→ **Work instruction**
Pick out and copy every line below that has the word "left".

(Task input Opens)

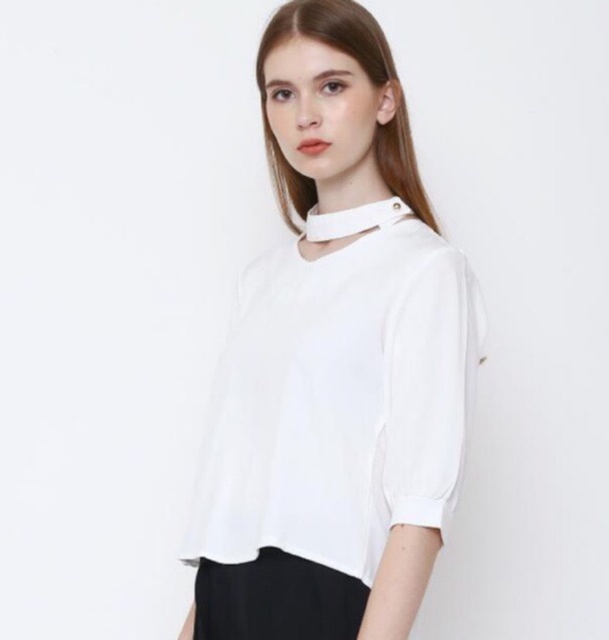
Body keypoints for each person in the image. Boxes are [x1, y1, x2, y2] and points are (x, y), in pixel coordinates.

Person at [176, 0, 488, 638]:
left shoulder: (425, 270)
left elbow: (421, 509)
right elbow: (234, 502)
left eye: (333, 86)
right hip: (222, 597)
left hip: (319, 603)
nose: (305, 116)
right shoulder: (262, 280)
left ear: (385, 100)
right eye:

(Task input Closes)

→ **Written response**
left shoulder: (425, 270)
left elbow: (421, 509)
left eye: (333, 86)
left hip: (319, 603)
left ear: (385, 100)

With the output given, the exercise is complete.